Op de in lid 9.1 bedoelde gronden mogen uitsluitend bouwwerken ten dienste van de in dat lid bedoelde bestemmingen worden gebouwd, met dien verstande, dat:

  1. de hoofdgebouwen uitsluitend mogen worden opgericht binnen het bouwvlak;

  2. per bouwvlak mag 1 woning worden gerealiseerd, tenzij op de plankaart anders vermeld;

  3. de inhoud van de woning mag maximaal 700 m3 bedragen;

  4. de goot- en bouwhoogte mag niet meer bedragen dan de op de verbeelding aangegeven maximale goot- en bouwhoogte

  5. de afstand van de hoofdgebouwen tot de zijdelings perceelsgrens niet minder mag bedragen dan 5 m.;

  6. binnen het bouwvlak –mede ten behoeve van het beheer en onderhoud van het landgoed– één bijgebouw van maximaal 250 m2 met een goot- en bouwhoogte van respectievelijk 3,5 meter en 8 meter mag worden opgericht;

  7. buiten het bouwvlak bijgebouwen, aanbouwen, uitbouwen en overkappingen mogen worden opgericht, waarbij:

  1. de gezamenlijke oppervlakte aan bijgebouwen, aanbouwen, uitbouwen en overkappingen niet meer mag bedragen dan 75 m²;

  2. de goothoogte van een aanbouw, uitbouw of aangebouwde overkapping mag ten hoogste gelijk zijn aan de hoogte van de eerste bouwlaag van het hoofdgebouw plus 25 cm met een maximum van 4 meter;

  3. de goothoogte van een bijgebouw of een vrijstaande overkapping mag niet meer bedragen dan 3 m;

  4. de bouwhoogte van een bijgebouw mag niet meer bedragen dan 5 m.;

  5. de afstand van een bijgebouw of een vrijstaande overkapping tot de zijdelingse perceelsgrens niet minder mag bedragen dan 2m.
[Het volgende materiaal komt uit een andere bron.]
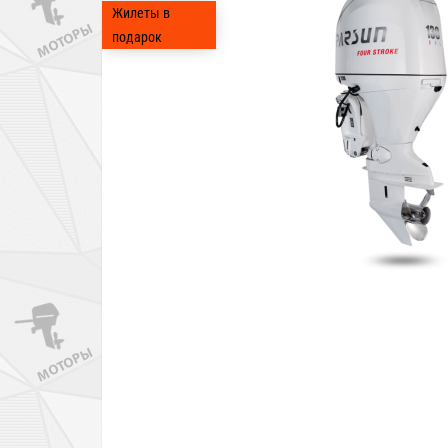
Жилеты в
подарок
  1. de bouwhoogte van erfafscheidingen voor de voorgevel van het hoofdgebouw niet meer mag bedragen dan 1 m.;

  2. de bouwhoogte van erfafscheidingen elders niet meer mag bedragen dan 2 m.;

  3. de bouwhoogte van overige andere bouwwerken niet meer mag bedragen dan 6 m.;

  4. de gezamenlijke oppervlakte van beroepsmatige werkruimten in woningen niet meer mag bedragen dan 30% van de woning tot een maximum van 50 m2, beroepsmatige werkruimten in bijgebouwen, aan- en uitbouwen en bedrijfsmatige werkruimten in woningen en / of in bijgebouwen, aan- en uitbouwen zijn niet toegestaan;

9.3 Ontheffing van de bouwregels

 

Burgemeester en wethouders kunnen ontheffing verlenen van het bepaalde in lid 9.2, onder g1, tot een gezamenlijke oppervlakte van bijgebouwen, aanbouwen, uitbouwen en overkappingen tot ten hoogste 100 m², mits een bij de woning aaneengesloten perceel van minimaal 0,5 ha gelegen is, dat onmiddellijk grenst aan het erf van de betreffende woning.

 

9.4 Ontheffing van de gebruiksregels

 

Burgemeester en wethouders kunnen ontheffing verlenen van het bepaalde in lid 9.2, onder l ten behoeve van beroepsmatige werkruimten in bijgebouwen, aan- en uitbouwen en/of bedrijfsmatige werkruimten in woningen, bijgebouwen, aan- en uitbouwen, met inachtneming van de volgende voorwaarden:

  1. uitsluitend ontheffing mag worden verleend voor het uitoefenen van bedrijfsactiviteiten in de categorie 1 of 2 zoals genoemd in de bij deze voorschriften behorende staat van bedrijfsactiviteiten (opgenomen als bijlage) of, indien zij niet voorkomen in die lijst (qua milieuplanologische hinder), gelijkwaardig zijn aan de in categorie 1 en 2 genoemde bedrijfsactiviteiten;

  2. de gezamenlijke oppervlakte van bedrijfsmatige en / of beroepsmatige werkruimten mag niet meer bedragen dan 30% van de vloeroppervlakte van de woning tot een maximum van 75 m2;

  3. de woonfunctie dient in overwegende mate behouden te blijven;

  4. het gebruik mag geen onevenredige hinder voor het woon- en leefmilieu mag opleveren en geen onevenredige afbreuk doen aan het woonkarakter van de wijk of buurt;

  5. het gebruik een kleinschalig karakter heeft en zal behouden;

  6. het gebruik naar aard met het karakter van de omgeving in overeenstemming moet zijn;

  7. degene die de beroeps- of bedrijfsmatige activiteiten verricht tevens de gebruiker van de woning is;

  8. er dient te worden voorzien in de parkeerbehoefte op het eigen perceel;

  9. er geen detailhandel wordt uitgeoefend, tenzij dit een normaal en ondergeschikt onderdeel van de bedrijfsvoering betreft.